Pardon my presumption, but am I wrong to wonder why a blog devoted to voting systems has never mentioned that Musharraf was a “wrong-winner” in the 2002 parliamentary election? Bhutto’s PPPP won 28.42% of the votes against Musharraf’s PML(QA)’s 26.63%, yet the PML(QA) won 33.82% of the general seats compared with 23.16% for the PPPP.
(After the 60 seats for women and 10 for non-Muslims were added in proportion to the general seats won by parties in 2002, the PML(QA) had 34.50% of the 342 seats and the PPPP had 23.39% of them. Still a wrong-winner.)
Seed planted by Wilfred Day — 30 December 2007 @ 03:31
The elections have been delayed until 18 February.

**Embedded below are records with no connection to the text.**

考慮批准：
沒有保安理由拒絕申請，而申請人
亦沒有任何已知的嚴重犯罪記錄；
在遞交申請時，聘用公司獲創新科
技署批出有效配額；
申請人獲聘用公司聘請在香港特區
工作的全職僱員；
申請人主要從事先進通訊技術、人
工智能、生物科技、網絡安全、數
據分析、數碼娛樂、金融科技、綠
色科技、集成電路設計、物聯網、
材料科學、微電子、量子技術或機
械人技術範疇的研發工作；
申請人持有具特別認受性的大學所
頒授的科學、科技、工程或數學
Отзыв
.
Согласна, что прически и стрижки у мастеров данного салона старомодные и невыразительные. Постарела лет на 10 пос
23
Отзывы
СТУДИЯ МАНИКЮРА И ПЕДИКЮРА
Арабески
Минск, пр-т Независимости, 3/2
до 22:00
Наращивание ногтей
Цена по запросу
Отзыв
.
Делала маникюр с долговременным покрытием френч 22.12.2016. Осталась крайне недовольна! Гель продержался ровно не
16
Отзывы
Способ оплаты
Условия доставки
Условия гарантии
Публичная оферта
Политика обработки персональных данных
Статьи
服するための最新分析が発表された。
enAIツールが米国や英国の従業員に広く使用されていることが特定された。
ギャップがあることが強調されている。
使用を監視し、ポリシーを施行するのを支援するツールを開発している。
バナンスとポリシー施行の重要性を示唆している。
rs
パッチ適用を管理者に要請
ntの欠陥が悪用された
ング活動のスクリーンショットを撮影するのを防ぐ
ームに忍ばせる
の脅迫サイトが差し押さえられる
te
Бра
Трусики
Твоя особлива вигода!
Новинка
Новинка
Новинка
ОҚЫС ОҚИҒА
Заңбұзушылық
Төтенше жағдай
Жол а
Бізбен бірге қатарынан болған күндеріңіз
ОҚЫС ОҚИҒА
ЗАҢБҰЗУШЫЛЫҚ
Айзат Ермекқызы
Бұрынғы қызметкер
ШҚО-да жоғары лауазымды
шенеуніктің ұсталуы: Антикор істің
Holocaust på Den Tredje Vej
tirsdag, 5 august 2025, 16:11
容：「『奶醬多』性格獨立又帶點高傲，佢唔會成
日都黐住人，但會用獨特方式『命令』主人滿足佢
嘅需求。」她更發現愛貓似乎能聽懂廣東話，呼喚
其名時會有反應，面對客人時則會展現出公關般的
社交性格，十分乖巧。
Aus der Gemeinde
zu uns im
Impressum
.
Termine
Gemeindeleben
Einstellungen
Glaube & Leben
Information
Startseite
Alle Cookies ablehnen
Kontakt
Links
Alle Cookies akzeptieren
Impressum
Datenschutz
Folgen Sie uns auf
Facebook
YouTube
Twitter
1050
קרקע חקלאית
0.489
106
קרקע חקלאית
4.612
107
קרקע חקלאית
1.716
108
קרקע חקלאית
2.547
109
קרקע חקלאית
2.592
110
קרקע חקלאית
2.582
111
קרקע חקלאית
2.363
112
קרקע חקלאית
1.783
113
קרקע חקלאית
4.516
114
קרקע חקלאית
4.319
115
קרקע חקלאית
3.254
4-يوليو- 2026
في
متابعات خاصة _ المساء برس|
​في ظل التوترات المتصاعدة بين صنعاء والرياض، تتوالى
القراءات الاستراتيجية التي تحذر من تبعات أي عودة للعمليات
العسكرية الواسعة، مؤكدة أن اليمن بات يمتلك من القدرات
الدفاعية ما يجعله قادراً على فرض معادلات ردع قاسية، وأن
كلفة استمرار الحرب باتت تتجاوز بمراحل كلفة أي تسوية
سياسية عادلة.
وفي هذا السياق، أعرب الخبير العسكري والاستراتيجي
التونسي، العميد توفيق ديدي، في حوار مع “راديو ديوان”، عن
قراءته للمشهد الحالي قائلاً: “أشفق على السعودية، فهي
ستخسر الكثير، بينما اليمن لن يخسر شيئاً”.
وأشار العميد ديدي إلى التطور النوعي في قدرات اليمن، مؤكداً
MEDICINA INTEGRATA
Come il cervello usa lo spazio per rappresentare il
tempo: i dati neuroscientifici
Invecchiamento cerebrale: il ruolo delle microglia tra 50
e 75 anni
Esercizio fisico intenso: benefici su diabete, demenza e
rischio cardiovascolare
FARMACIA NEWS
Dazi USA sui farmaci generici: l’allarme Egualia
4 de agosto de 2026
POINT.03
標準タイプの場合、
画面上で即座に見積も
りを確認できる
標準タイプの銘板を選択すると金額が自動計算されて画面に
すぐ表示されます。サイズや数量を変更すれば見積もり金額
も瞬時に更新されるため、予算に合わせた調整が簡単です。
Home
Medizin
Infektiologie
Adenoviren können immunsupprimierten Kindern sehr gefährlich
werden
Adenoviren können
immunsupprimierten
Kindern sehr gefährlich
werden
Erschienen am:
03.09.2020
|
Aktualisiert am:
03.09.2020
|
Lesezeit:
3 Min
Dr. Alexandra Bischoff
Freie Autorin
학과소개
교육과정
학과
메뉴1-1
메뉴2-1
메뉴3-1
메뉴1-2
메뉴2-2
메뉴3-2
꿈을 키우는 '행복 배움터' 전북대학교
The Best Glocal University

The cynic in me says the decisions was taken because the riots have destroyed the materials the government was going to use in order to steal the elections. Barnett Rubin seems to agree. He also notes that the situation on the ground is, according to some contacts, much worse than news reports reaching the west indicate: “The country’s infrastructure is under severe stress… There has been massive damage to the country’s rail network. Fuel is in short supply, and the shortages are likely to get worse. The stock market and the currency are both crashing. Government ministers are charging “foreign elements” (i.e. India) with organizing the riots, a useful excuse for martial law.”
Seed planted by MSS — 02 January 2008 @ 17:11
Barnett Rubin has posted a summary of the report alleging election rigging that Benazir Bhutto was preparing to give a US Congressional delegation on the day she was murdered.